The SEC alleges that Donald "Jay" Lathen of Eden Arc Capital Management identified patients with less than six months to live and paid at least 60 of these individuals $10,000 to use their names on joint brokerage accounts. These actions led to issuers paying $100 million in early redemptions, the SEC said.

"We allege that Lathen deceived issuers by falsely claiming that he and the deceased jointly owned the bonds when the hedge fund was the true owner of the investments," Andrew Calamari, director of the SEC's New York Regional Office, said in a statement.

"Lathen allegedly put hedge fund client assets at risk by keeping them in accounts in his and the terminally ill individuals' names rather than following the custody rule," Calamari said.

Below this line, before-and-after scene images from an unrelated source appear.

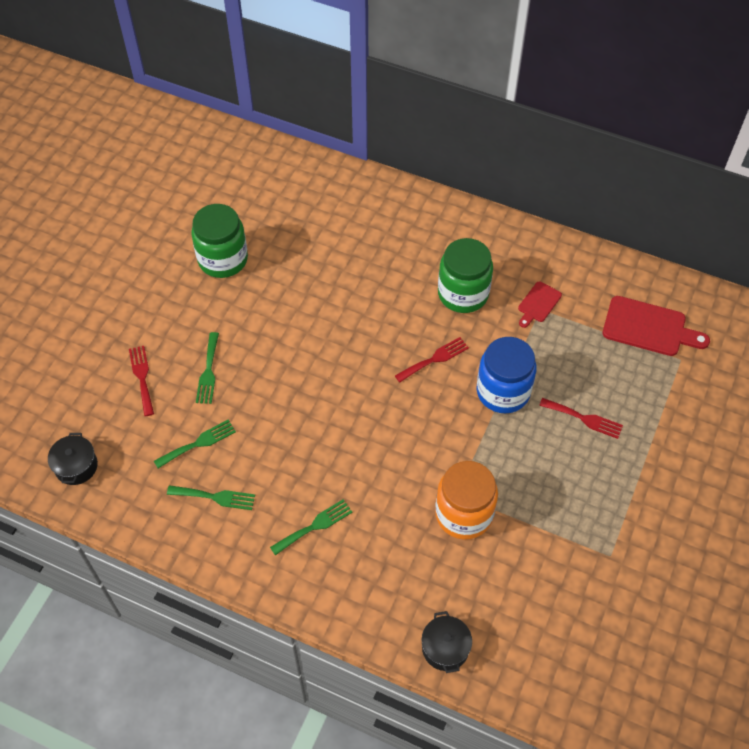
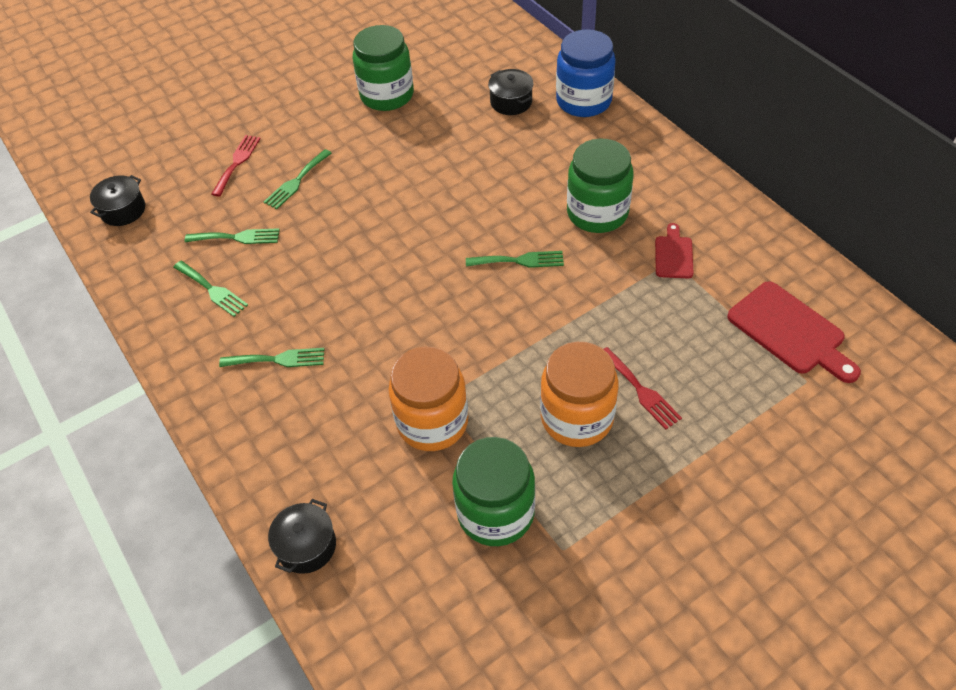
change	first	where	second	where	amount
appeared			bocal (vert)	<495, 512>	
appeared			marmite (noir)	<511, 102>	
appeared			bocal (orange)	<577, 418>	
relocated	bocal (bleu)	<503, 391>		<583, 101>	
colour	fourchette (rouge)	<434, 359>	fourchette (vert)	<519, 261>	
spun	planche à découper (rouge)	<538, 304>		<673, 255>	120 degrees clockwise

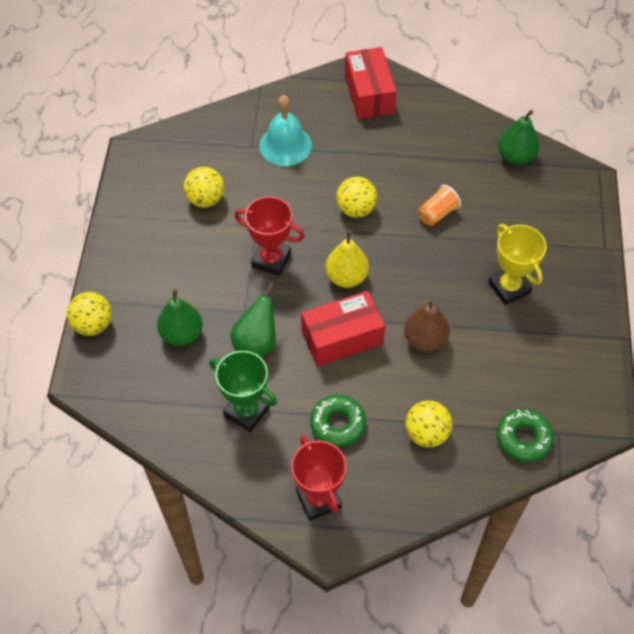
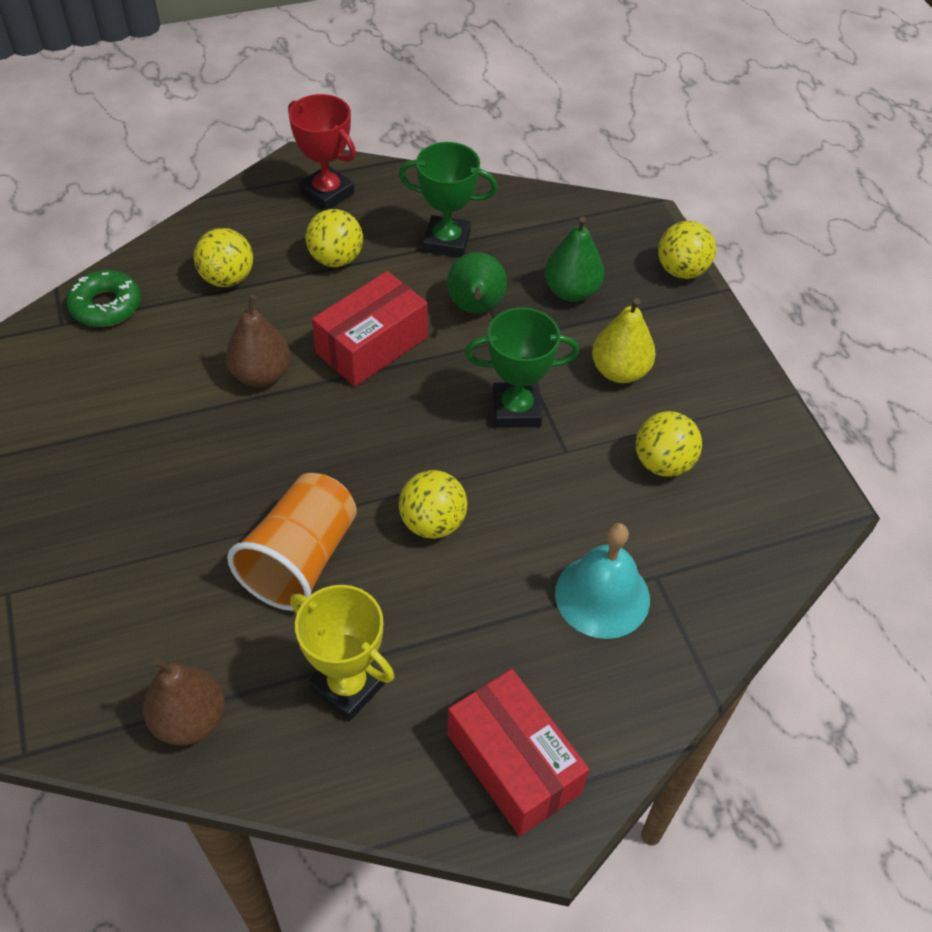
change	first	where	second	where	amount
relocated	poire (jaune)	<346, 277>		<619, 371>	
relocated	trophée (jaune)	<509, 288>		<347, 686>	
exchanged	beignet (vert)	<338, 424>	balle (jaune)	<336, 259>	
colour	trophée (rouge)	<271, 260>	trophée (vert)	<516, 409>	
colour	poire (vert)	<515, 157>	poire (marron)	<190, 719>	
size	gobelet (orange)	<437, 213>		<301, 559>	x1.86

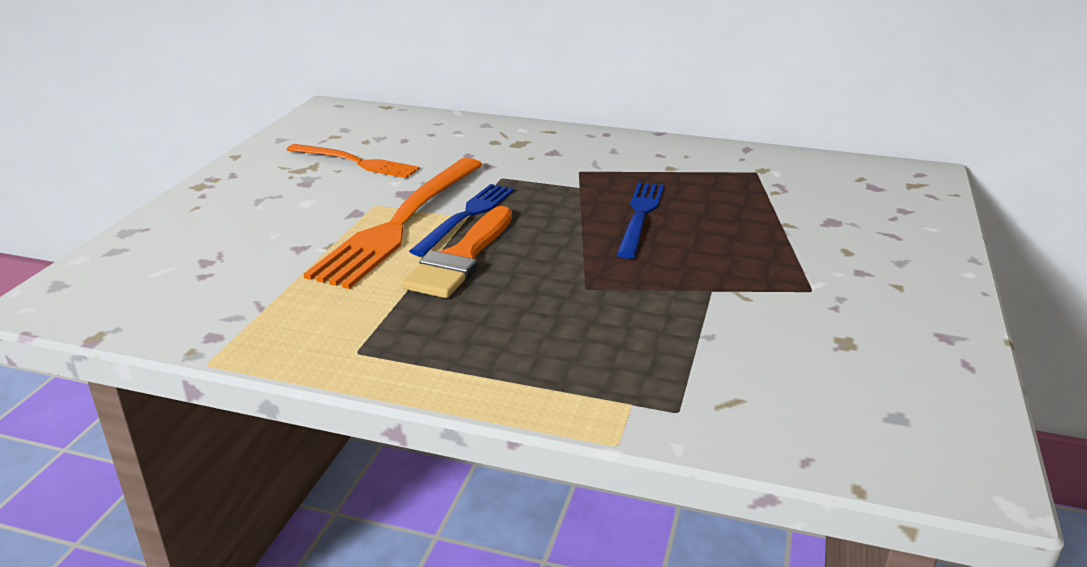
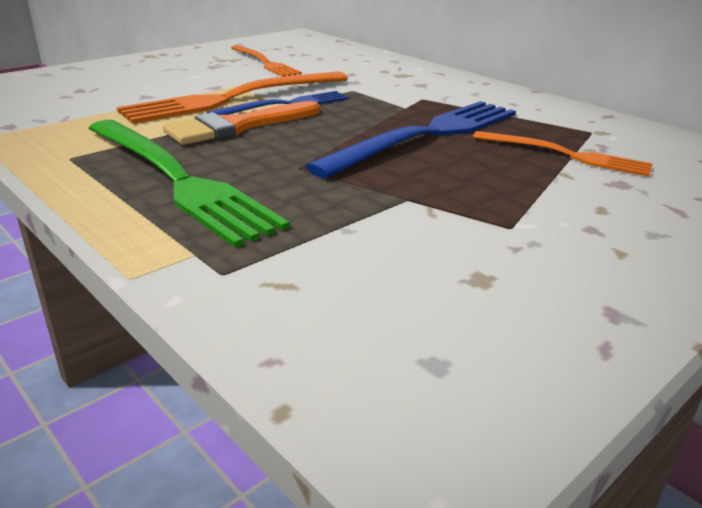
change	first	where	second	where	amount
appeared			fourchette (vert)	<176, 179>	
appeared			fourchette (orange)	<565, 155>	
size	fourchette (bleu)	<640, 216>		<427, 135>	x1.68

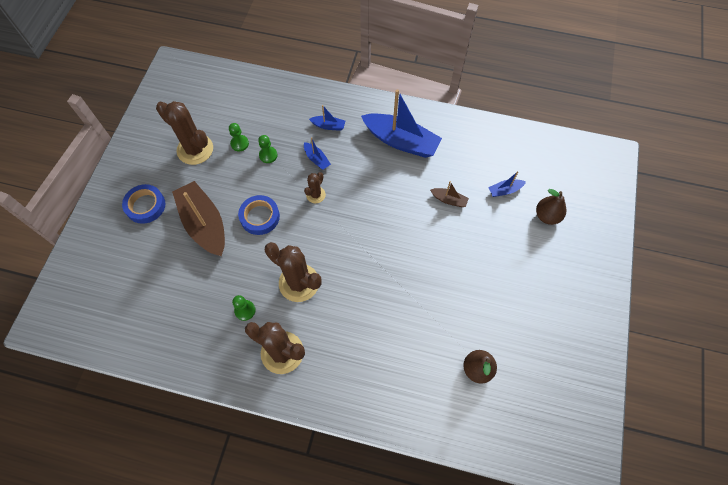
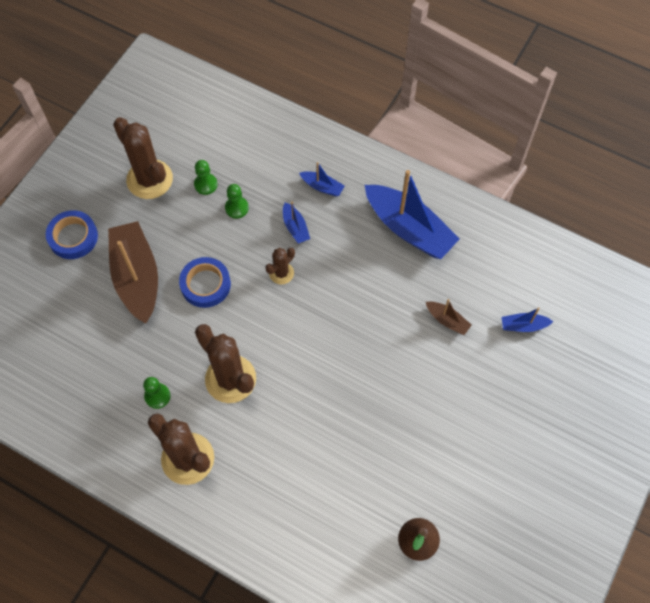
change	first	where	second	where	amount
missing	poire (marron)	<547, 216>			

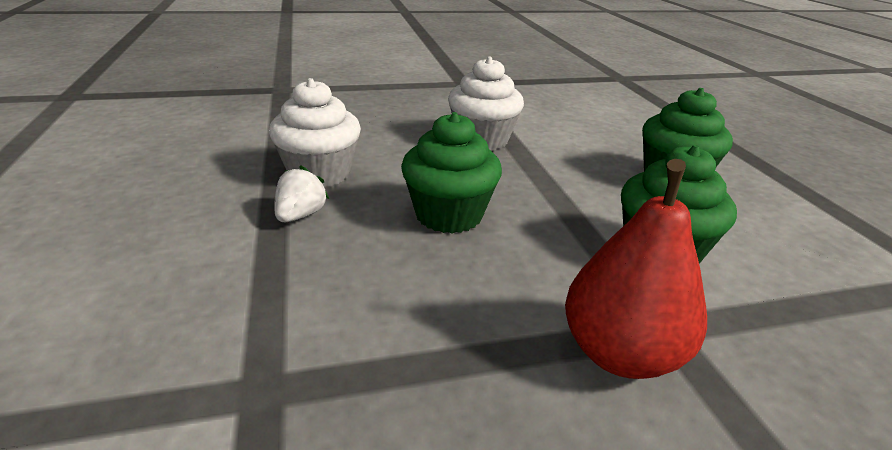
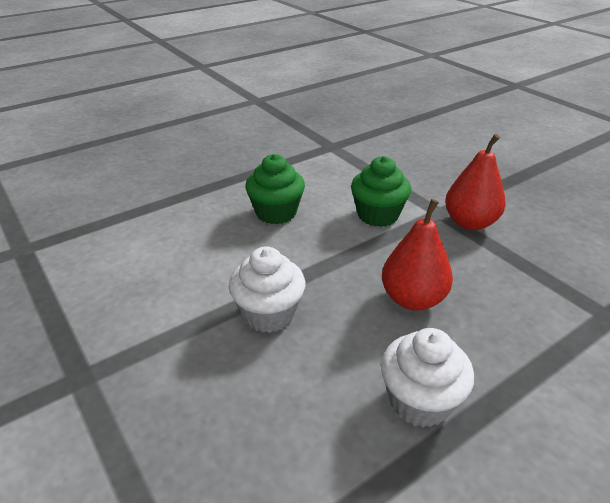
change	first	where	second	where	amount
missing	fraise (blanc)	<300, 215>			
exchanged	muffin (vert)	<449, 215>	poire (rouge)	<413, 299>	

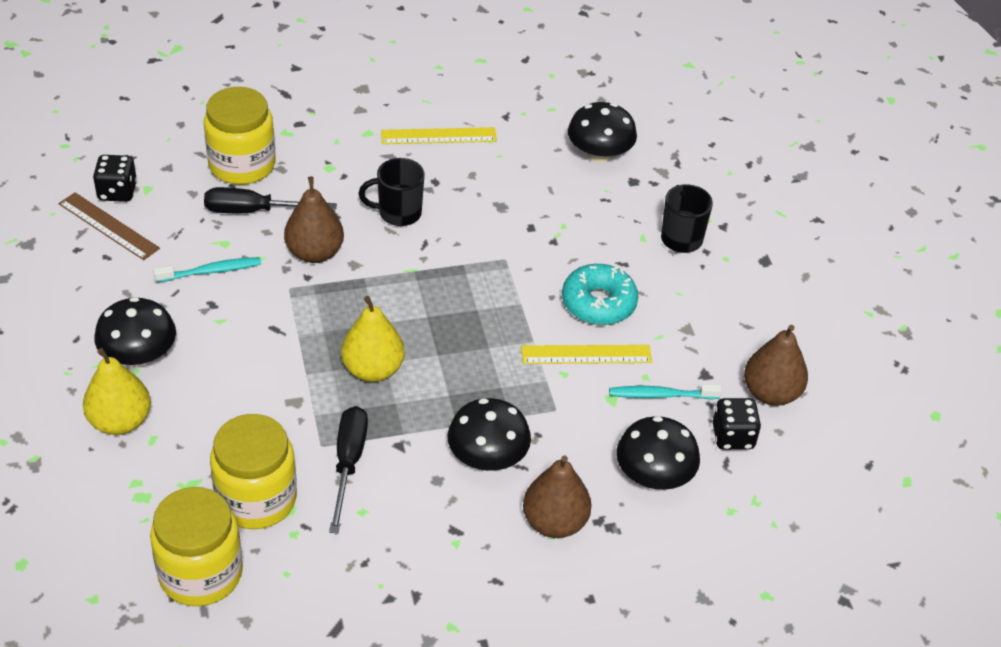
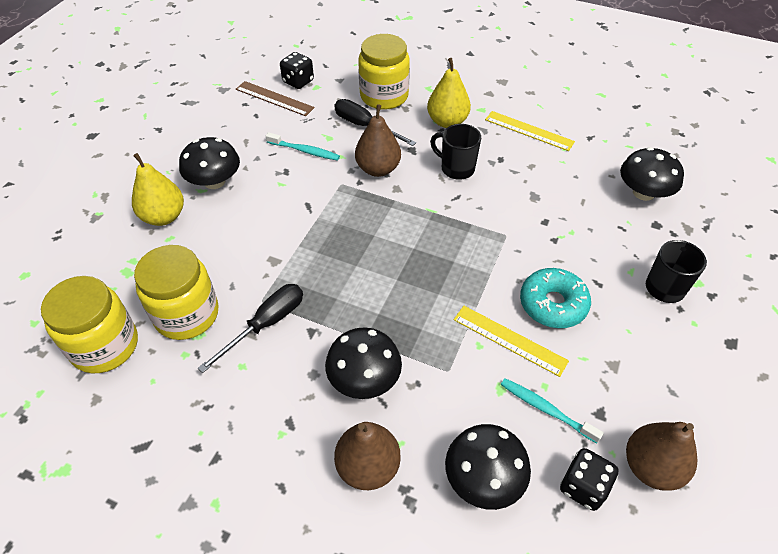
change	first	where	second	where	amount
relocated	poire (jaune)	<373, 369>		<447, 121>	
spun	règle (marron)	<108, 226>		<274, 98>	45 degrees counterclockwise

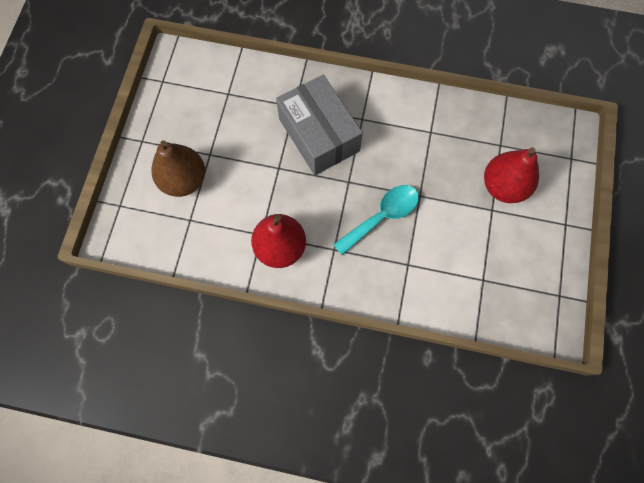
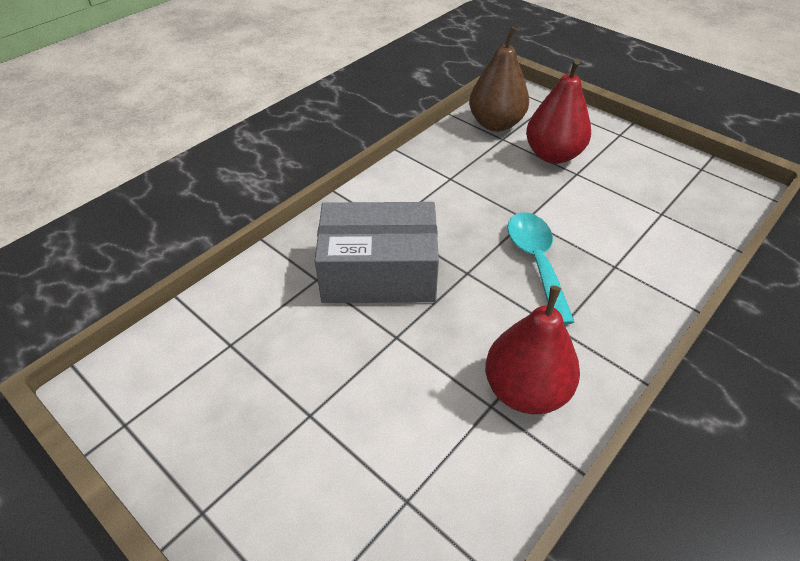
change	first	where	second	where	amount
relocated	poire (marron)	<184, 180>		<496, 124>	

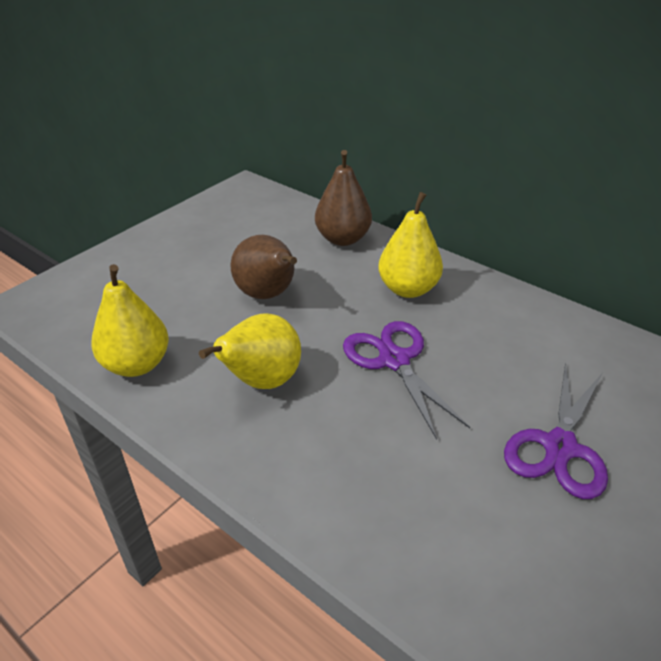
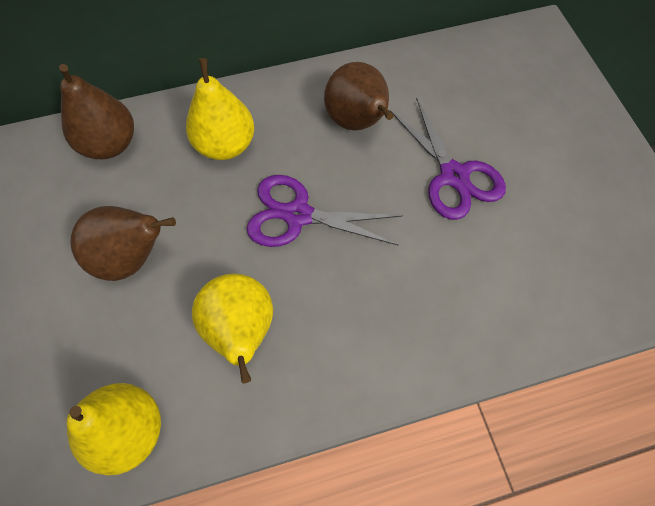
change	first	where	second	where	amount
appeared			poire (marron)	<357, 122>	

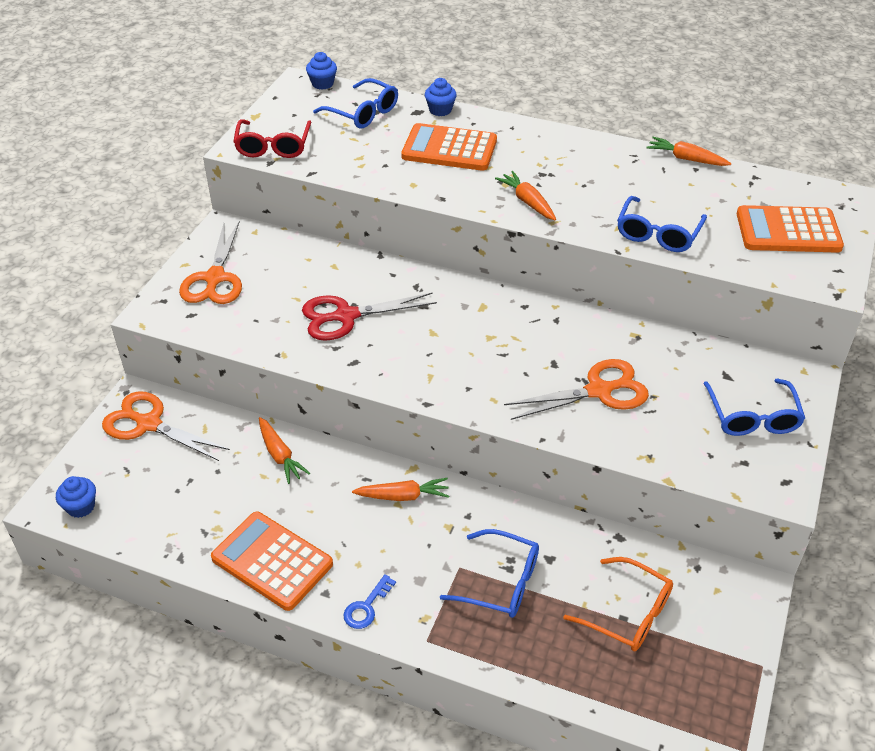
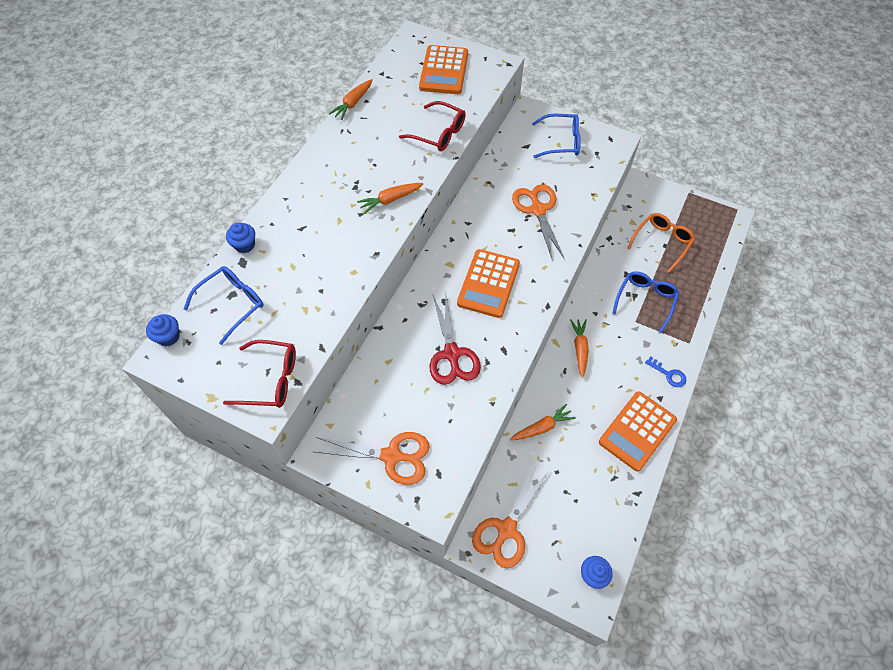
change	first	where	second	where	amount
relocated	calculatrice (orange)	<449, 149>		<488, 284>	
colour	lunettes (bleu)	<658, 234>	lunettes (rouge)	<439, 133>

The SEC alleges that Lathen violated the rule by "failing to properly place the hedge fund's cash and securities in an account under the fund's name or in an account containing only clients' funds and securities, under the investment adviser's name as agent or trustee for the client."

Harlan Protass, partner at Clayman & Rosenberg and legal representation for Lathen and Eden Arc, said in a statement, "We have no doubt that Mr. Lathen's investment strategy is entirely legitimate and violates no law, and we intend to vigorously defend him against the SEC's meritless charges."

Protass is already building his case. He pointed out that the agency recently dropped a similar case, SEC v. Staples.

"Indeed, it's bizarre that the SEC would have — just days ago — dropped fraud charges against another individual who engaged in the same basic investment strategy as Mr. Lathen, yet assert today that Mr. Lathen's investment strategy is fraudulent," Protass said.

"It's also noteworthy that the SEC is trying to game its case by filing administrative charges against Mr. Lathen in its own in-house court, the constitutionality of which is questionable," he said, referencing the case against Staples that was filed in U.S. District Court in South Carolina.

The SEC did not immediately respond to CNBC's request for comment.